If you’re still confused about what caused the financial meltdown, you’re not alone. It was a complicated mess to say the least. But now the terms of the taxpayer funded bailout provided to one of the key players, American International Group, Inc. (AIG), are being scrutinized by a Congressional panel that’s reviewing the government bailouts.
AIG is essentially a giant insurance company which underwrote many of those mortgage back securities that are at the heart of the financial meltdown. When those securities tanked, AIG was on the hook for billions of dollars. The fear was that if AIG defaulted, then the financial system would totally collapse. So the federal government stepped in and gave AIG more than $130 billion in an effort to stabilize the banking sector and AIG itself.
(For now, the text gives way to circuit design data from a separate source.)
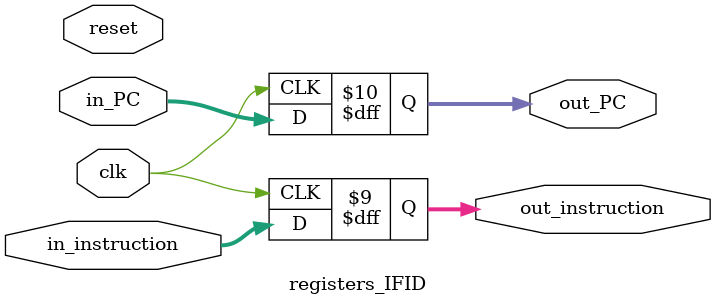
<source format=sv>
module registers_IFID(
    input clk,
    input reset,
    input [31:0] in_instruction,
    input [31:0] in_PC,

    output reg [31:0] out_instruction,
    output reg [31:0] out_PC
);

    initial begin
        out_PC = 0;
        out_instruction = 0;
    end

    always @(posedge clk) begin
        if (reset) begin
            out_instruction = 0;
            out_PC = 0;
        end
        out_PC <= in_PC;
        out_instruction <= in_instruction;
    end

endmodule

</source>
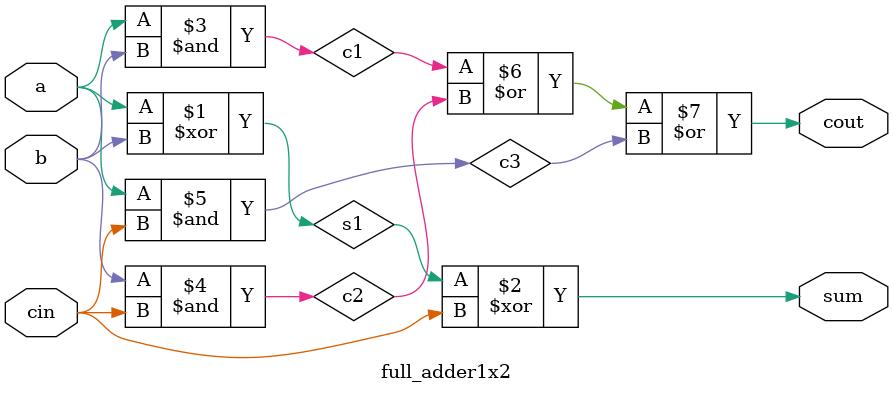
<source format=v>
module full_adder1x2(a,b,cin,sum,cout);
    input a,b,cin;
    output sum,cout;
    wire s1,c1,c2,c3;
    xor t1(s1,a,b);
    xor t2(sum,s1,cin);
    and t3(c1,a,b);
    and t4(c2,b,cin);
    and t5(c3,a,cin);
    or t6(cout,c1,c2,c3);
endmodule
</source>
The Congressional Oversight Panel held a hearing this week to investigate the financial assistance provided to AIG (Stock Quote: AIG) under the Troubled Asset Relief Program. The outcome? It’s still unclear if AIG will be able to fully pay back the $132.3 billion in aid it received since its 2008 bailout, which was provided via The Treasury Department and by the Federal Reserve
While AIG Chief Executive Robert Benmosche stated that profits had increased and AIG was “on a clear path to repaying taxpayers,” other representatives called to testify were less optimistic about the company’s financial status.
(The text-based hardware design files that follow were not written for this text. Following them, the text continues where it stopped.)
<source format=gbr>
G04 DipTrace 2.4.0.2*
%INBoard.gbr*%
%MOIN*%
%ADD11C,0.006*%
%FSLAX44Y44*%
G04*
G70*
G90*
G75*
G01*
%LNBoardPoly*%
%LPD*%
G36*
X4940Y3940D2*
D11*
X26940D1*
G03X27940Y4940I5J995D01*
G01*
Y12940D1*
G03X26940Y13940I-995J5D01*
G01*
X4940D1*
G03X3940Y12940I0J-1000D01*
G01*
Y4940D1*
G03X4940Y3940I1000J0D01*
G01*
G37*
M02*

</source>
“While our outlook on the company’s stand-alone credit profile is positive, we maintain our negative outlook on the company going forward,” Rodney Clark, Managing Director of Standard & Poor’s Insurance Ratings, said in the hearing. “The negative outlook reflects uncertainty with regard to legislative risk and its potential impact on the government’s ability to continue to provide extraordinary support to AIG, if needed.”
Clark explained that Standard & Poor’s current semi-favoriable”A-“rating of AIG was dependent of the existence of the federal funding.